# Some of this season's finds, Melbourne



## cheekabee (Dec 23, 2012)

These are just some of this seasons finds around melbourne and its surounds
Unfortunately didn't get any good pics of copper heads and tiger snakes although 
I did see a few. And still haven't encoutered a white lipped snake to photograph. 


Enjoy, Akash




Cunningham skink(Egernia cunninghami) by Melbourne herping, on Flickr



Robust Skink(Ctenotus robustus) by Melbourne herping, on Flickr



Black Rock Skink(Egernia saxatilis) by Melbourne herping, on Flickr



Marbled gecko eggsMarbled gecko eggs(Christinus marmoratus) by Melbourne herping, on Flickr



Weasel Skink(Saproscincus mustelina) by Melbourne herping, on Flickr



Eastern Blue toungue(Tiliqua scincoides) by Melbourne herping, on Flickr



Male Tussock Skink(Pseudemoia pagenstecheri) by Melbourne herping, on Flickr



Female Tussock Skink(Pseudemoia pagenstecheri) by Melbourne herping, on Flickr



White's Skink(Egernia whitii) by Melbourne herping, on Flickr



Gipsland water Dragon(Physignathus lesueurii howitti) by Melbourne herping, on Flickr



Eastern long neck turtle(Chelodina longicollis) by Melbourne herping, on Flickr



Water skink(Eulamprus tympanum) by Melbourne herping, on Flickr



Growing grass frog(Litoria raniformis) by Melbourne herping, on Flickr



Eastern brown snake(Pseudonaja textilis) by Melbourne herping, on Flickr



Little whip snake(Suta flagellum) by Melbourne herping, on Flickr



Stripped legless lizard(Delma Impar) by Melbourne herping, on Flickr



Garden skink(Lampropholis guichenoti) by Melbourne herping, on Flickr



Juvenile Jacky Dragon(Amphibolurus muricatus) by Melbourne herping, on Flickr


----------



## Shotta (Dec 23, 2012)

awesome pics, i wish i could take pics like that
thanks for sharing


----------



## Tipsylama (Dec 23, 2012)

Some excellent pictures akash, seems you have a very nice spot there!


----------



## Bluetongue1 (Dec 23, 2012)

Really enjoyed checking out the pics.

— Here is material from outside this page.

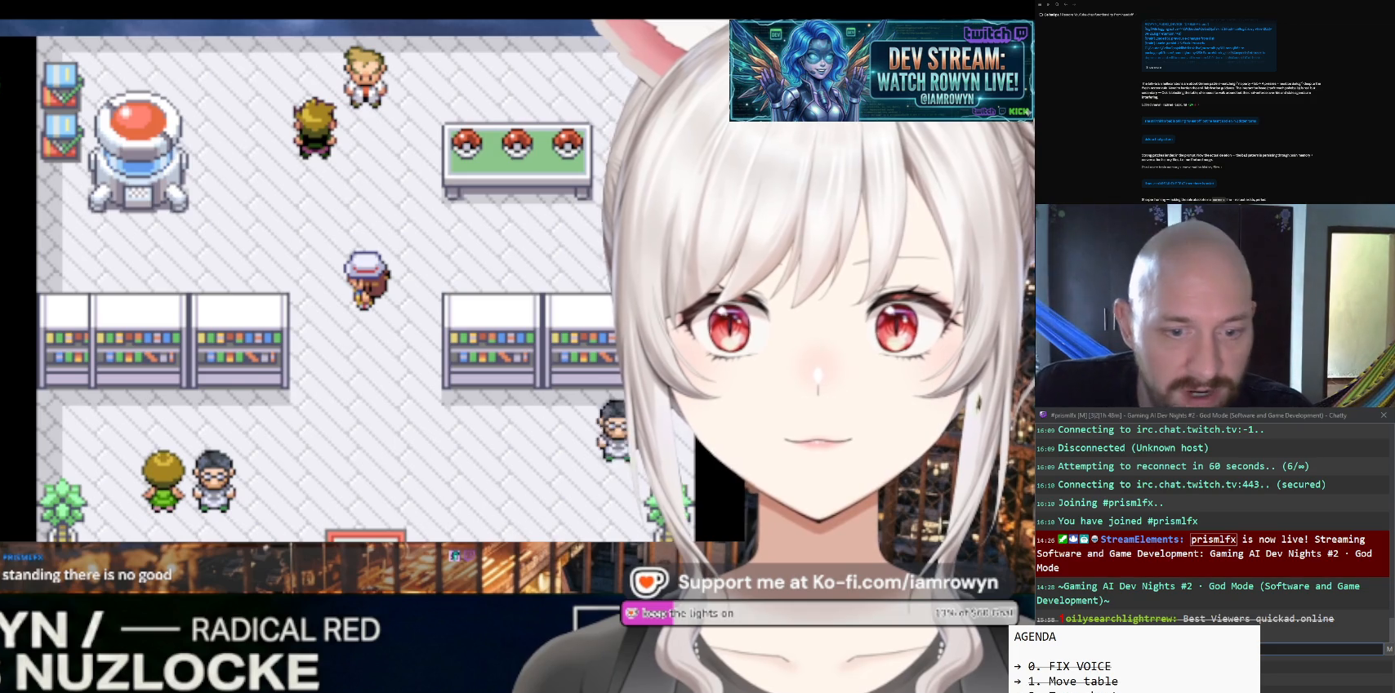
{"buttons": ["DPAD_LEFT"], "events": []}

Thankyou very much for that. Am amazed at how you managed to get four water skinks to stay together long enough to photograph them in one hit. With the Moses in the Cradle plant (_Tradescantia [Rhoeo] spathacea_) behind them I am assuming it was in someone’s garden.

Just a little bit of info… The Little Whip Snake is now in ‘_Parasuta_’. Thought you might like to know that the plant in the pond with the turtle is Water Hyacinth (_Eichhornia crassipes_). It is a state prohibited weed in Victoria, which is the highest category of noxious weed under the Catchment and Land Protection Act (1994). The Department of Primary Industries is responsible for the eradication of State prohibited weeds. 

Blue


----------



## cheekabee (Dec 24, 2012)

Thanks guys 
Yeah Blue tounge went back to that body of water where I found that turtle and litterally the whole water surface was covered in that plant, you couldn't see any water, when i found the turtle it was only in a little puddle close o he pond with the plant. You used to be able to catch longfinned eels and yabies in the pond but now you cant even cast a line out because of the plant, its terrible.


----------



## Bushman (Dec 24, 2012)

You've taken some good photos there Akash. 8)
I particularly like the clarity of the close-ups and good depth of field.


----------



## Stevo2 (Dec 24, 2012)

Great photos


----------



## cheekabee (Dec 24, 2012)

Thanks guys


----------



## joelysmoley (Dec 24, 2012)

cool


----------



## shadowpuppet (Dec 25, 2012)

wow great photos...where abouts were the photos taken?

I went looking for herps on the weekend only managed to get a couple of decent photos, that i'll be uploading soon.

found it very to find herps and the ones i did find were very very fast and didnt like standing still for to long....


----------



## richoman_3 (Dec 25, 2012)

awesome shots akash ...
hopefully i can get you out to some more awesome spots soon


----------



## cheekabee (Dec 26, 2012)

Thanks guys
Shadow puppet the photos were all taken in the Melbourne region especially in the western suburbs as I live there a few were taken further out west.
Yeah Richoman I got to get you out aswell lol.


----------



## Xeaal (Dec 26, 2012)

Nilesh said:


> awesome pics, i wish i could take pics like that
> thanks for sharing




Yeah.. what he said! lol. Really well done!!


----------